Mission Statement: Break for a Change (BFC) is committed to providing an educational experience which promotes community involvement, self reflection, and social action. BFC recognizes that social problems are about people, not theories; we hope to deepen understanding by combining political analysis with direct service and experiential learning.

History: Break for a Change is a program at Duke University created, run, and taught by students. In the fall of 1994, a small group of students founded BFC in response to the dearth of non-denominational alternative spring break programs at Duke. After compiling source materials they created BFC.s first house course: Hunger and Homelessness in America. Traveling to Atlanta, Georgia, the participants experienced the first BFC spring break trip and returned eager to continue this unique form of peer education.

The Break for a Change model was expanded in 1995-1996, with the addition of 2 new programs, AIDS in America and Native American Issues. Utilizing the advantages of a student forum, BFC brought students together to learn, discuss, and be active around important social issues.

The year of 1997 was one of incredible growth for Break for a Change. What started two years earlier as one trip serving fourteen students exploded into a program offering six trips and serving nearly 100 Duke students. In an effort to meet the amazing student interest, students and faculty collaborated in constructing three new trips: Domestic Violence, Child Advocacy, and Race and Religion. All six trips were repeated in 1998, as BFC strengthened its curriculum, university ties, and funding sources.

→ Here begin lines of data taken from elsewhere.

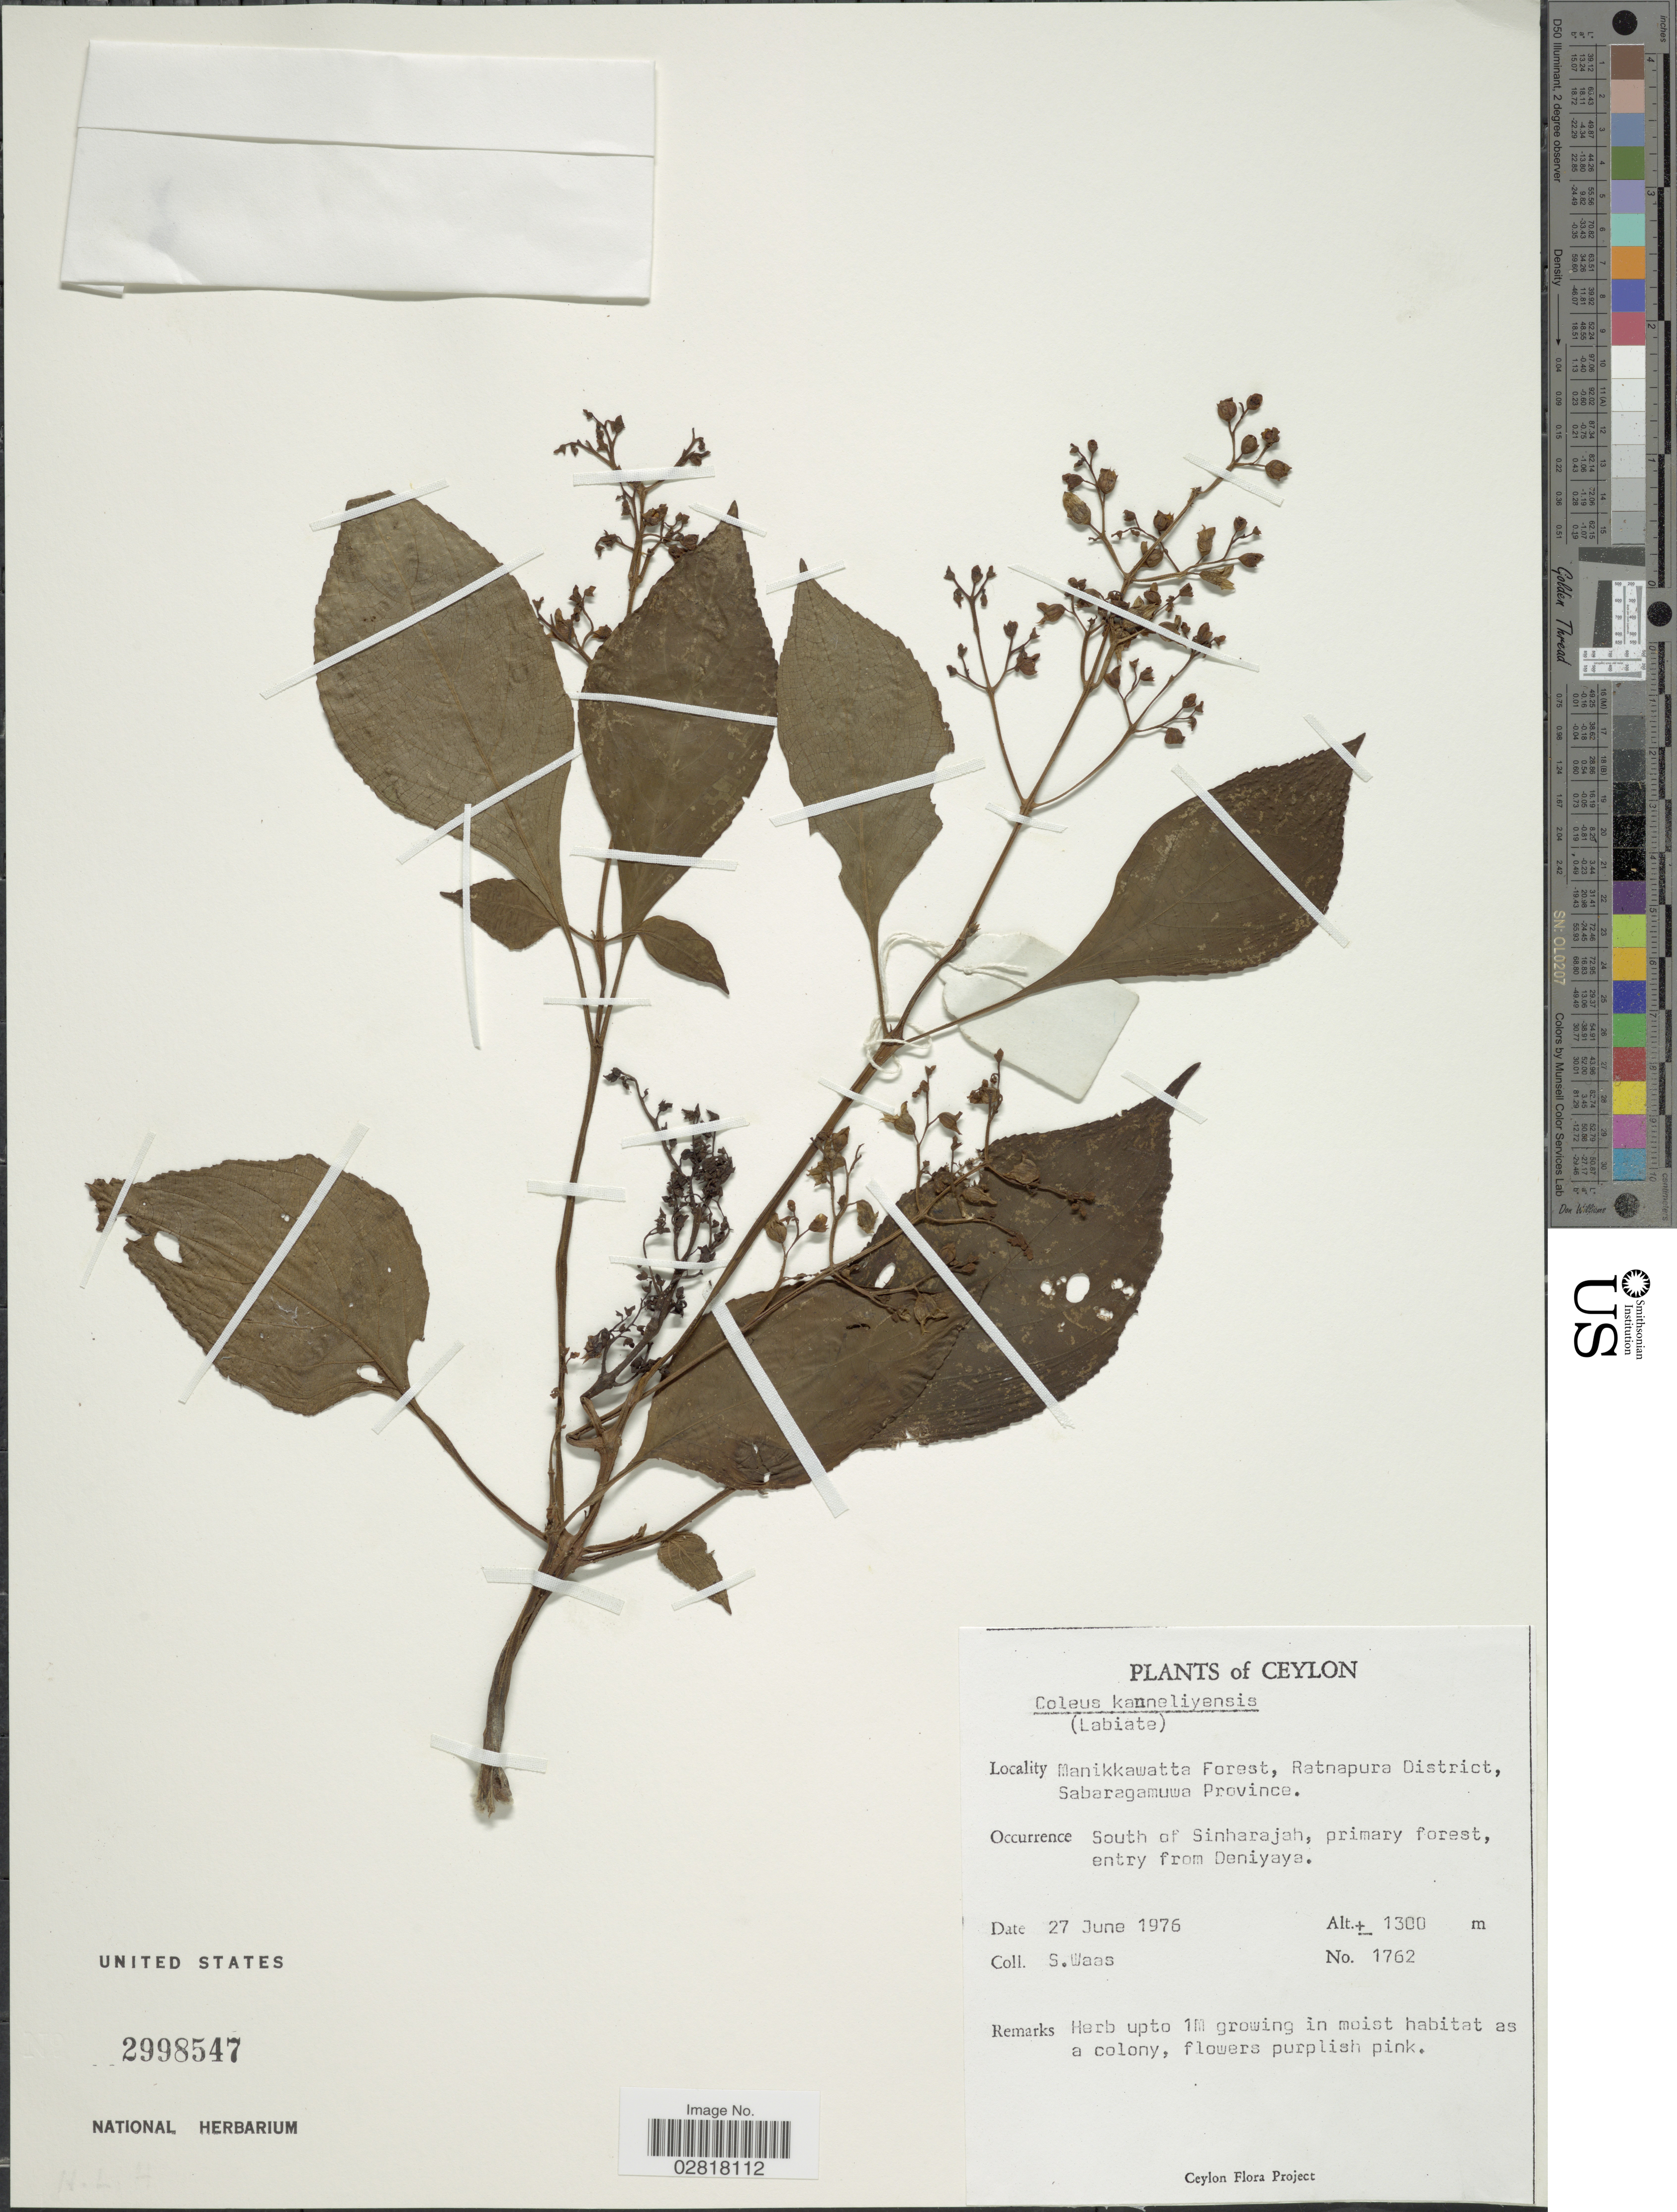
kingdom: Plantae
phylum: Tracheophyta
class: Magnoliopsida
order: Lamiales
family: Lamiaceae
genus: Plectranthus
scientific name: Plectranthus kanneliyensis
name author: (L.H. Cramer & Balas.) R.H. Willemse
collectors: S. Waas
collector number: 1762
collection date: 1976-06-27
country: Sri Lanka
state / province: Sabaragamuwa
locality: Ceylon, Manikkawatta Forest, Ratnapura District, South of Sinharajah, entry from Deniyaya.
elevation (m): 1300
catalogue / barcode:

In the academic year 1998-1999, two more trips were inaugurated: Welfare in the US, growing out of issues raised in Housing and Homelessness, and Sweatshops, Duke, and the Global Economy, a combined effort with the campus organization Students Against Sweatshops. In addition, a course entitled Peer Education: Theories and Practice was taught in the fall for future teachers. This course develops the tools and methodology for experiential and service learning as well as allowing for resource and information sharing among BFC classes.

Due to accessibility of teachers, BFC modified its course listing for 1999-2000. A new course, Environmental Justice, was instigated in response to student health, and a new campus collaboration with the North Carolina Student Rural Health Coalition was formed, resulting in an eighth BFC class, Issues in Rural Health. In the past couple of years, class offerings have been updated to include topics such as Welfare in America: How and Why, Poverty and Privilege, AIDS and HIV, and The United States of Immigrants. With these new courses, Break for a Change continues to develop and strengthen its role in understanding and inspiring social consciousness through political education.

Structure: Break for a Change is overseen by a collective, in which members who have taken or facilitated classes meet to discuss various aspects of Break for a Change. These members meet as a whole to discuss BFC.s current status and its future, but are also broken into various committees like publicity, finances, and organization.